The plan should provide cost reductions of $150 million, the company said, and maximise shareholder value.
“We have continuously looked to ensure Baker Hughes can operate in any environment and play a clear role in helping to address the Energy Trilemma – balancing energy security, sustainability, and affordability,” said Baker Hughes chairman and CEO Lorenzo Simonelli.
“Today, we are taking a deliberate next step in our strategic journey to transform and simplify our operations and position Baker Hughes for the future.”
The transformation will take place on October 1.
“We do expect some roles to be eliminated to avoid duplication of responsibilities and simplifying our operations,” said a Baker Hughes spokesperson.
“We do not expect role reductions to be a significant part of our workforce, focusing primarily on duplicative corporate and business functions.”

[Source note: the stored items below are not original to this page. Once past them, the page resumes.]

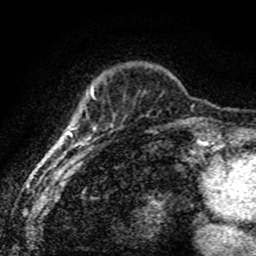
Breast MRI (dynamic contrast-enhanced), one axial slice; slice 17 of 80 in the series (ordered by position); cropped to one breast; dynamic contrast-enhanced series, time point 2 of 8 at this slice position (early post-contrast); 1.5 T; TE 4.2 ms, TR 7.1 ms; 256 × 256 image matrix. Female patient.
Outlined on this slice (semi-automatically segmented with operator editing):
- enhancing-tissue mask used for the functional tumour volume (all voxels passing the contrast-enhancement thresholds inside the analysis volume; usually the tumour): bounding box <68,86,96,164> (left, top, right, bottom; pixels)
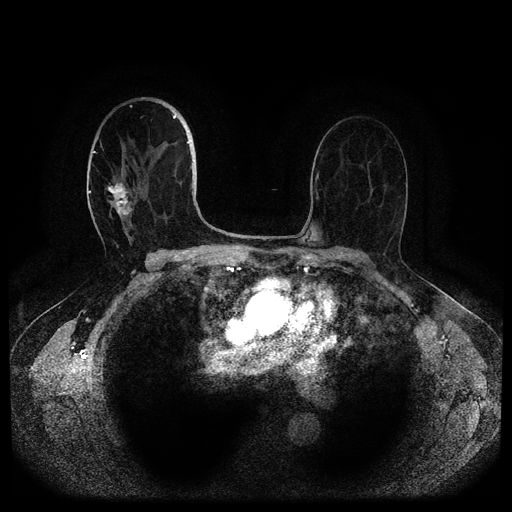
Breast MRI (dynamic contrast-enhanced, multi-phase), one axial slice. Position 61 of 116 along the scan axis. Dynamic contrast-enhanced series, time point 2 of 5 at this slice position (early post-contrast). 1.5 T. TE 2.6 ms, TR 5.3 ms. 512 × 512 image matrix, field of view 350 × 350 mm. Patient: female, 82 years.
Structures marked on this image (semi-automatically segmented with operator editing):
- breast lesion (labelled 'tumour' in the annotation; benign lesions carry a separate 'benign' label): bounding box [x1, y1, x2, y2] px = [106, 178, 135, 219]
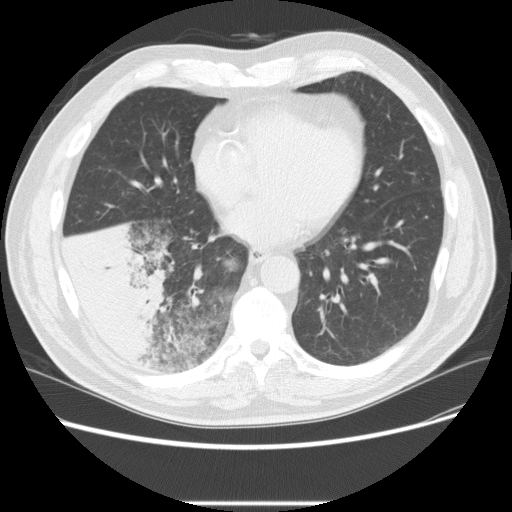
Low-dose screening chest CT, one axial slice. Slice 90 of 233 in the series (ordered by position). Lung window (W 1500 / L -600 HU). 512 × 512 image matrix, field of view 380 × 380 mm.
Annotated regions visible in this slice (expert manual segmentation):
- lesion 3 (tumor, lower lobe of right lung): bounding box <66,218,172,357> (left, top, right, bottom; pixels)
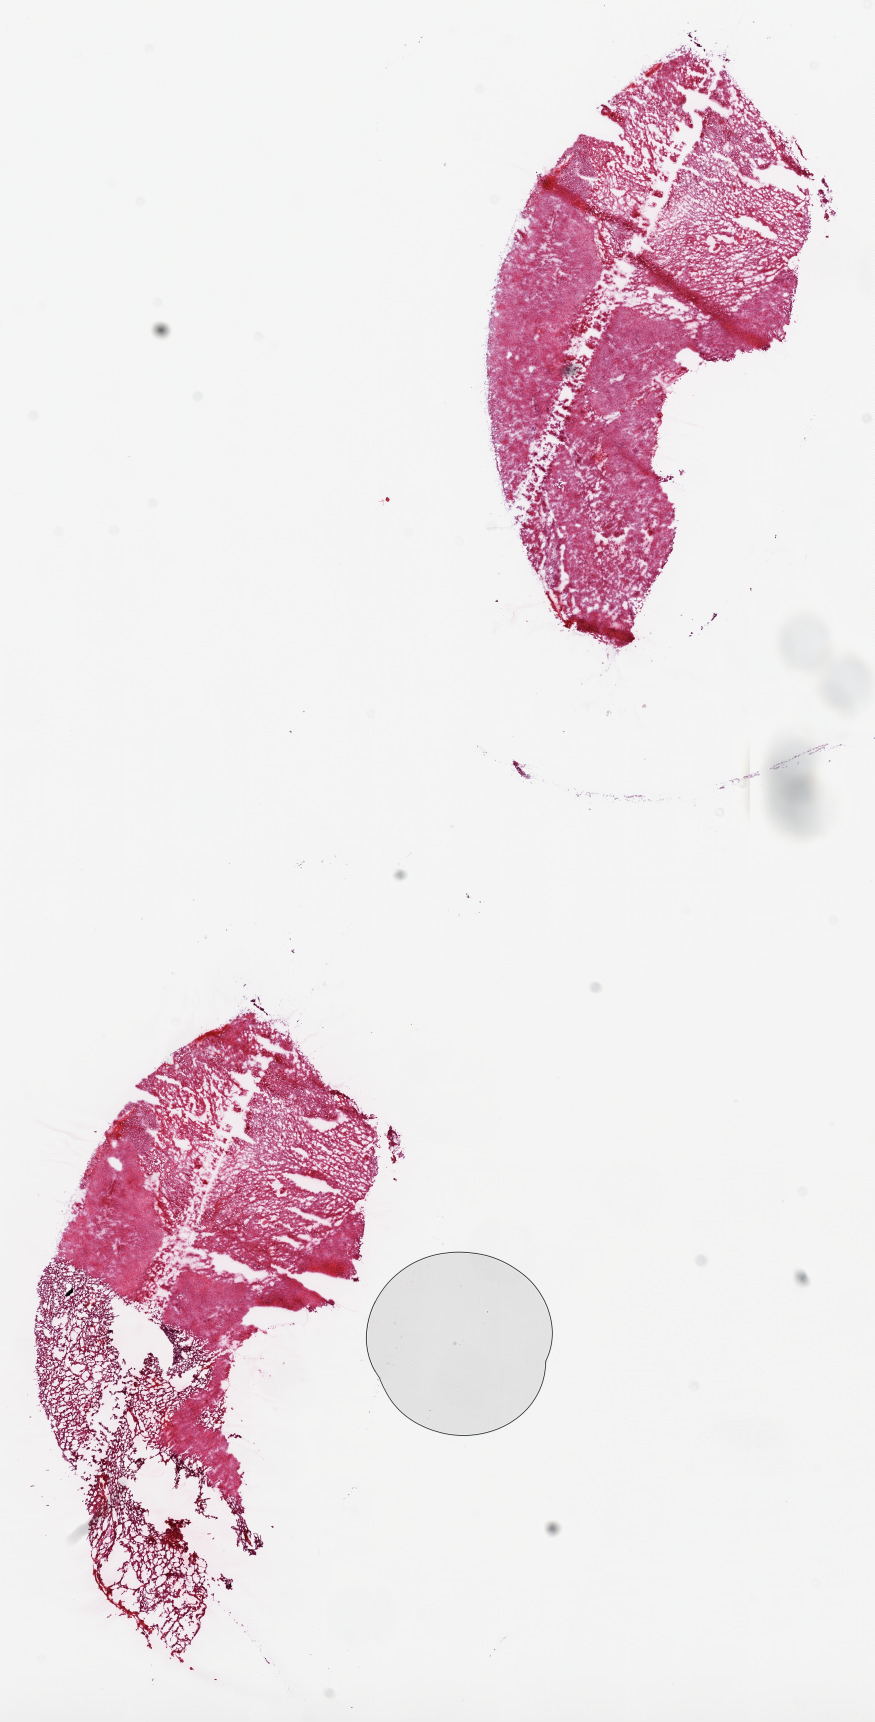
H&E-stained whole-slide image, a low-resolution overview of the entire scanned area, about 7.0 x 13.8 mm, frozen section, brain, primary tumour sample. Patient: female, age at initial diagnosis 66 years. Pathologist review of this section (percent, as recorded): tumour cells 60%, tumour nuclei 95%, normal cells 0%, necrosis 40%.
Histologic diagnosis: Glioblastoma.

He went on to say the plan was a “global reorganization and is not directly focused on any one location, but rather all parts of the company where we believe reductions need to take place to help meet our $150 million cost reduction goal.”
The impact on the UK and Scotland was unclear.
Simonelli went on to say the new structure “will allow us to deliver the technologies that the energy transition will demand by further strengthening our existing customer relationships and allowing more operational flexibility, maintaining size and scale to maximize technology investments and capital returns to our shareholders.”
OFSE will cover the current Oilfield Services (OFS) and Oilfield Equipment (OFE) product lines.
IET will include the current Turbomachinery & Process Solutions (TPS) and Digital Solutions (DS) companies.
Baker Hughes said it identified these two units in 2021. The aim, it said, is to become the pre-eminent energy technology company.
Maria Claudia Borras, who headed the OFS unit, will become executive vice president of OFSE. Rod Christie, who led TPS, will become EVP of IET.
Neil Saunders, the UK-based EVP of OE, will leave the company at the end of the year.
Simonelli said the transformation plan was possible only because of the commitment of the entire leadership team.
“I want to thank our departing leaders for their significant contributions towards delivering our strategy as they pursue new opportunities.”
Updated at 5:18 pm with comment on job losses.